Manager Quits Symphony Post
Karine Beesley, executive director of the financially troubled Ventura County Symphony, announced her resignation Tuesday, saying she has neared the point of job burnout.
“Running an organization this size is just a stressful job and I’ve been here for a long time,” she said. “I just have lost a little bit of energy here.”
Beesley, 37, took over as the orchestra’s manager in 1987 when the group’s annual budget was $450,000. The budget has since expanded to $700,000 a year, outpacing ticket sales and fund-raising efforts.
Symphony officials estimate the orchestra will close out the 1993-94 fiscal year with an $85,000 deficit, the largest in the group’s 31-year history.

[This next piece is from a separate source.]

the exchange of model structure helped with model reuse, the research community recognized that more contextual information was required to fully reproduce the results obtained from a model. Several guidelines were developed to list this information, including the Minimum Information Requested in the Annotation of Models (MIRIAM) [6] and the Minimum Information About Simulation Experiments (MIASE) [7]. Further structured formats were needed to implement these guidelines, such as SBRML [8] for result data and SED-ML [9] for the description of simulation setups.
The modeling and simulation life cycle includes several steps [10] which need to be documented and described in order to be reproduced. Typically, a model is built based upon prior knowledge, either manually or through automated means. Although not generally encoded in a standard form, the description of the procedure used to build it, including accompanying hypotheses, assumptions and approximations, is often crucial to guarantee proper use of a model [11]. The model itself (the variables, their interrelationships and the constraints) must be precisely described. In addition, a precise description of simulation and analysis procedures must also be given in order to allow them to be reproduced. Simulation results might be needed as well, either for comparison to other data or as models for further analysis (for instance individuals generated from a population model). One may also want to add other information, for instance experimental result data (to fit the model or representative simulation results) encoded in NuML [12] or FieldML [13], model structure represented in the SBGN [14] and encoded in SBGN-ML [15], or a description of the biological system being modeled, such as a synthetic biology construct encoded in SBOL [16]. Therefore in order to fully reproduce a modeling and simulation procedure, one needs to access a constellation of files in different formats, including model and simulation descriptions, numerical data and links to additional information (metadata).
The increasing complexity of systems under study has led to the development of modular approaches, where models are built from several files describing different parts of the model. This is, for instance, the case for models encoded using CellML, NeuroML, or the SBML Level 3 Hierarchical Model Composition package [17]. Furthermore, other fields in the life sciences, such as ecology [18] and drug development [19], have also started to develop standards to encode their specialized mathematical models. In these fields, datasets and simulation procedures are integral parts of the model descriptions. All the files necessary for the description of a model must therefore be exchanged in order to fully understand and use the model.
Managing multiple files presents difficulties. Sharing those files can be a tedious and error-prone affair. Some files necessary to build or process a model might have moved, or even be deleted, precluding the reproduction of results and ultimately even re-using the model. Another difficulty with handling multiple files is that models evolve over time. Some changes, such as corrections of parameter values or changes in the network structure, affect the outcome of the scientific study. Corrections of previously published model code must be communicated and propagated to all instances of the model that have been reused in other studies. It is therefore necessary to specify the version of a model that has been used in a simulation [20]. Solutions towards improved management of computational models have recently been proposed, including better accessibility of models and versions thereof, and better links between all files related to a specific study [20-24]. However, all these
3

Although she described her position with the orchestra as “a happy marriage for the most part,” Beesley said the deficit and the strain of ongoing negotiations with the musicians union were factors in her decision to resign, effective Jan. 31.
Other factors included the recent flap over the symphony’s Duck Race fund-raiser, a wage freeze on her $38,900 annual salary, and the perennial scarcity of arts dollars in Ventura County.
“It has always been disheartening living here and seeing the lack of that kind of support for arts organizations, unlike in Santa Barbara, which has tremendous municipal and county support,” she said.
In June, the Ventura County district attorney’s office advised symphony leaders that the group was illegally publicizing its Duck Race fund-raiser as a lottery. After being postponed for two months, the event earlier this month netted about $6,200.
Prior to joining the symphony, Beesley served as executive director of the Ventura Arts Council, worked for the Ojai Festival and earned a master’s degree in arts administration from the University of Utah.
After resigning, Beesley said she plans to work as a consultant for smaller orchestras throughout Southern California, and regional arts groups.